Please cite this article as: YIN WJ, J JING, ZHANG YQ, TIAN F, ZHANG T, ZHOU SS, CHEN YD. Association between non-culprit healed plaque and plaque progression in acute coronary syndrome patients: an optical coherence tomography study. J Geriatr Cardiol 2021; 18(8): 631−644. DOI: 10.11909/j.issn.1671-5411.2021.08.001.
Citation: Please cite this article as: YIN WJ, J JING, ZHANG YQ, TIAN F, ZHANG T, ZHOU SS, CHEN YD. Association between non-culprit healed plaque and plaque progression in acute coronary syndrome patients: an optical coherence tomography study. J Geriatr Cardiol 2021; 18(8): 631−644. DOI: 10.11909/j.issn.1671-5411.2021.08.001.

Association between non-culprit healed plaque and plaque progression in acute coronary syndrome patients: an optical coherence tomography study

  •  BACKGROUND Healed plaques are frequently found in patients with acute coronary syndrome, but the prognostic value is debatable. This study investigated the clinical features of non-culprit healed plaques detected by optical coherence tomography (OCT) with the aim of predicting plaque progression of healed plaques.
     METHODS This study retrospectively analyzed 113 non-culprit lesions from 85 patients who underwent baseline OCT imaging and follow-up angiography from January 2015 to December 2019. Plaque progression predictors were assessed by multivariate analysis.

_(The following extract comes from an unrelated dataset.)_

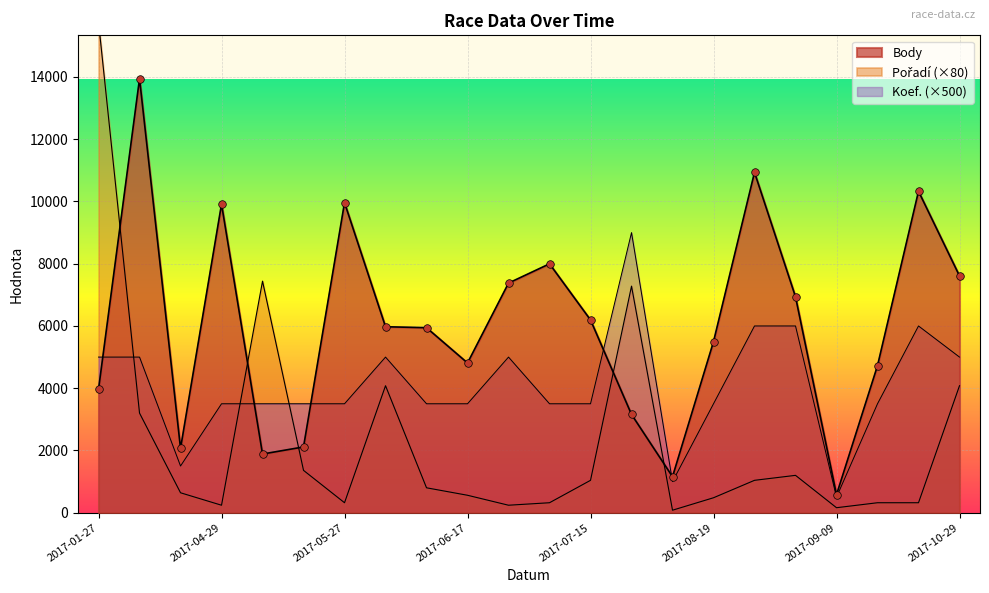

Which series reaches the maximum Y coordinate?

Pořadí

     RESULTS Among 113 non-culprit lesions, 27 healed plaques (23.9%) were identified. Patients with non-culprit healed plaques had prior antiplatelet therapy (65.0% vs. 33.8%, P = 0.019), hypertension (85.0% vs. 50.7%, P = 0.009), and dyslipidemia (70.0% vs. 41.5%, P = 0.04) which were more frequently than those without healed plaques. The thickness (r = 0.674, P < 0.001), arc (r = 0.736, P < 0.001), and volume (r = 0.541, P = 0.004) of healed plaque were correlated with minimum lumen diameter changes. At a mean follow-up of 11.5 months, the non-culprit healed plaques had a lower minimum lumen diameter (1.61 ± 0.46 mm vs. 1.91 ± 0.73 mm, P = 0.016), lower average lumen diameter (1.86 mm vs. 2.10 mm, P = 0.033), and a higher degree of diameter stenosis (41.4% ± 11.9% vs. 35.5% ± 13.1%, P = 0.031) when compared to baseline measurements. The plaque progression rate was higher in the healed plaque group (33.3% vs. 8.1%, P = 0.002), and multivariate analysis identified healed plaques odds ratio (OR) = 8.49, 95% CI: 1.71−42.13 and lumen thrombus (OR = 10.69, 95% CI: 2.21−51.71) as predictors of subsequent lesion progression.

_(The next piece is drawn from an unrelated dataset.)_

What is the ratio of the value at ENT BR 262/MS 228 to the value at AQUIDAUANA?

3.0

     CONCLUSIONS Healed plaques were a predictor for rapid plaque progression. The quantitative parameters of healed plaque showed a good agreement with plaque progression. Patients with healed plaque were associated with prior antiplatelet therapy and high level of low-density lipoprotein cholesterol. Bifurcation lesions might be the predilection sites of healed plaques.